▶ [GIVEN TASK]:
Pick out each of the lines below that contains the string "collection", and copy those lines unchanged.

------ DATA EXTRACT

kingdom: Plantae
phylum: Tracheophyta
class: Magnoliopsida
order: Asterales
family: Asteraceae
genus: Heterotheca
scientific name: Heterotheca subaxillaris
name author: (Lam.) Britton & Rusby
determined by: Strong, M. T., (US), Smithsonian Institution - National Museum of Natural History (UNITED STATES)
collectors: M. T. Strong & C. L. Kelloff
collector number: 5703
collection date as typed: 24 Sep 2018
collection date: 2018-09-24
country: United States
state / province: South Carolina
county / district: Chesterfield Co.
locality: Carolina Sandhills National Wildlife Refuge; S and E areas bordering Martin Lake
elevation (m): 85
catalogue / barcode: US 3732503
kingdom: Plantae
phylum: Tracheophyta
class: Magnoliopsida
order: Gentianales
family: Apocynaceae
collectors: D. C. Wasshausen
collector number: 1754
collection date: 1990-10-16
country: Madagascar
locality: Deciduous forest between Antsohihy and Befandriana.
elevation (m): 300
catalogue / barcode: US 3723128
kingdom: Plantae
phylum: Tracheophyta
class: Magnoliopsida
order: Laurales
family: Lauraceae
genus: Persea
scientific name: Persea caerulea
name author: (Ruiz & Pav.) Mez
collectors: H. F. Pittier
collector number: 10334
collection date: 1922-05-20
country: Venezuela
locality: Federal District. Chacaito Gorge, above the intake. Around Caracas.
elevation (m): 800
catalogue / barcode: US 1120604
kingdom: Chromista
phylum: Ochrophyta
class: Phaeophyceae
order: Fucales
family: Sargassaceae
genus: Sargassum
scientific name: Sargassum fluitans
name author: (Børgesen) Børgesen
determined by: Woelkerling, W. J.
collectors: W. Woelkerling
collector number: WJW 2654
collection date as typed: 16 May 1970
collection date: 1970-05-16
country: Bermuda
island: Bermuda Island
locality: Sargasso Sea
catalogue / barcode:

------------

▶ [SOLUTION FOR THIS EXERCISE]:
collection date as typed: 24 Sep 2018
collection date: 2018-09-24
collection date: 1990-10-16
collection date: 1922-05-20
collection date as typed: 16 May 1970
collection date: 1970-05-16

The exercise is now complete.